> Task statement: Please return every entry below exactly as written, without any of its pictures.
──────── Records supplied
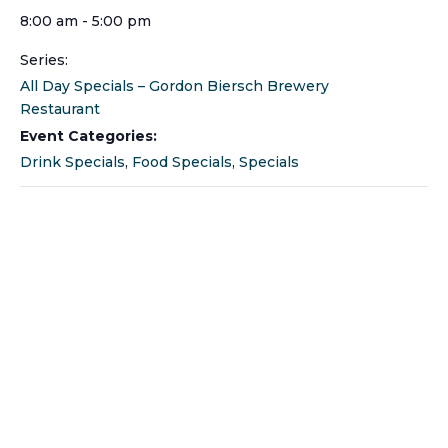
8:00 am - 5:00 pm
Series:
All Day Specials – Gordon Biersch Brewery
Restaurant
Event Categories:
Drink Specials
,
Food Specials
,
Specials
────────────────
> Result of the exercise:
8:00 am - 5:00 pm
Series:
All Day Specials – Gordon Biersch Brewery
Restaurant
Event Categories:
Drink Specials
,
Food Specials
,
Specials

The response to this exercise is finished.